On that, I have to agree with the pastor. It strikes me as more than a little odd that atheists are tackling something head on that they consider to be imaginary. And that they're, once again, doing so in such a ritualized context.
The atheist group openly states that the "unanointing" of the highway was a publicity stunt meant to bring attention to a larger problem of religious intolerance in Polk County.
Palmer told CBS Tampa that the group’s major issue was with a billboard posted nearby by the Christian Churches of Polk County and PUP that boldly displays photos of Lakeland Mayor Gow Fields, Polk County School Board Superintendent Dr. Sherrie Nickell and Polk County Sheriff Grady Judd.
“If it were just some church blessing a road, that’s not a big deal – churches can do what they want,” Palmer told the station. “The point of [the demonstration] was to protest the co-mingling of church and state.”
It appears to be just the latest chapter in an ongoing struggle over religious (and non-religious) freedom that may have brought legal consequences for one local atheist.
An atheist in Central Florida filed suit in Federal District Court in Tampa on Friday, accusing the Polk County sheriff, an evangelical Christian, of harassing and unnecessarily arresting her as retaliation for not believing in God and for her efforts to keep prayer out of public meetings.
EllenBeth Wachs, the legal coordinator for the group Atheists of Florida, asked the court to prevent the sheriff, Grady Judd, from conducting any new investigations, arrests or complaints resulting from her “nonreligious, atheist viewpoint in the predominantly Christian-oriented Polk County, Fla.” The sheriff’s actions, including two arrests and searches of her house, violated her First Amendment rights and her right to due process, the suit states.

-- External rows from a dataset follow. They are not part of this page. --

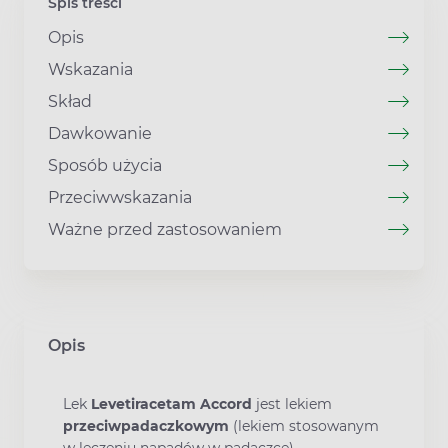
Spis treści
Opis
Wskazania
Skład
Dawkowanie
Sposób użycia
Przeciwwskazania
Ważne przed zastosowaniem
Opis
Lek
Levetiracetam Accord
jest lekiem
przeciwpadaczkowym
(lekiem stosowanym
w leczeniu napadów w padaczce).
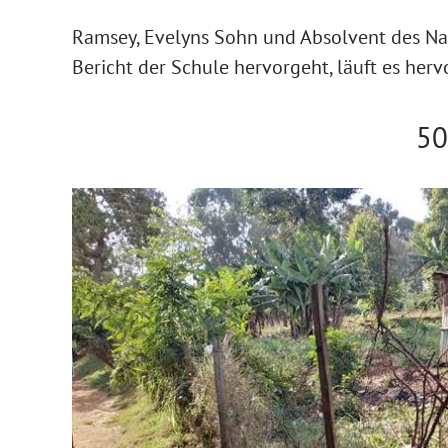
Ramsey, Evelyns Sohn und Absolvent des Na
Bericht der Schule hervorgeht, läuft es he
50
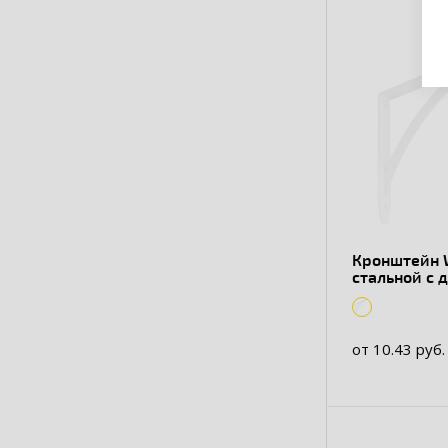
Кронштейн 
стальной с 
перекладин
от 10.43 руб.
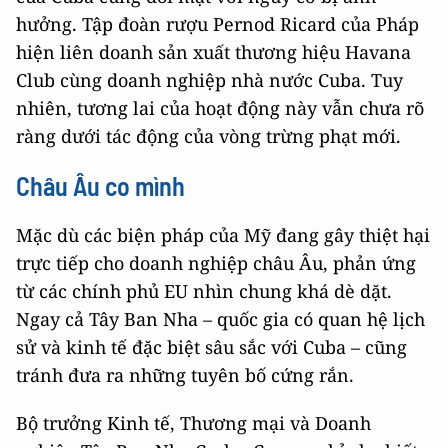
hưởng. Tập đoàn rượu Pernod Ricard của Pháp
hiện liên doanh sản xuất thương hiệu Havana
Club cùng doanh nghiệp nhà nước Cuba. Tuy
nhiên, tương lai của hoạt động này vẫn chưa rõ
ràng dưới tác động của vòng trừng phạt mới.
Châu Âu co mình
Mặc dù các biện pháp của Mỹ đang gây thiệt hại
trực tiếp cho doanh nghiệp châu Âu, phản ứng
từ các chính phủ EU nhìn chung khá dè dặt.
Ngay cả Tây Ban Nha – quốc gia có quan hệ lịch
sử và kinh tế đặc biệt sâu sắc với Cuba – cũng
tránh đưa ra những tuyên bố cứng rắn.
Bộ trưởng Kinh tế, Thương mại và Doanh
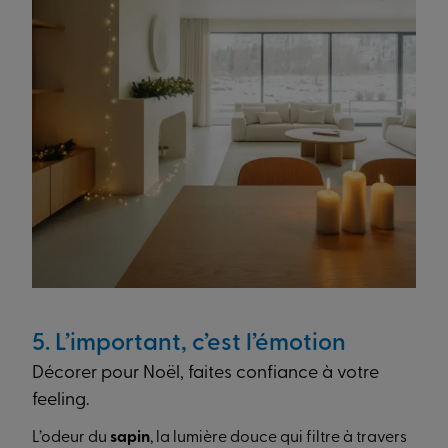
5. L’important, c’est l’émotion
Décorer pour Noël, faites confiance à votre
feeling.
L’odeur du
sapin
, la lumière douce qui filtre à travers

That the church had called in the angels with an anointing ceremony isn't something that I can terribly worked up over. Nor am I offended at their hope that those angels will protect the area from crime. A billboard featuring local officials as participants in a religious struggle with criminal behavior, however, is deeply concerning. As is any implication that non-Christians are a threat to the community.
PUP director Richard Geringswald told Bay News 9, that they were "praying for that entryway in to the city, that God would protect us from evildoers, mainly the drug crowd, that they would be dissuaded to come in to the county."
But Atheists of Florida found evidence on local pastor Frank Smith's blog that PUP's mission in placing the oil was to "ask God to have angels inspect every vehicle that travels into and out of this county if they will not submit to God's way of living, then the prayer is to have them incarcerated or removed from the county."
It's certainly a problem if that belief system is translating into direct action from public officials, as Florida atheists claim.
Unfortunately, that message seems to have been lost, for the most part, in the coverage of this latest atheistic exploration of religious expression. Calling it a "symbolic gesture" doesn't help... because that's what ritual is. What I find humorous about this whole thing is that atheists keep unwittingly demonstrating what a natural impulse to ritualistic behavior we humans have.
Atheists have even started erecting churches. At some point they may have to admit that human beings have an innate need to align ourselves with something greater. In some form or fashion, partnering with archetypes appears to be part of our nature. And cleansing a site with "unholy water" is rich with meaning, whether they mean it to be or not.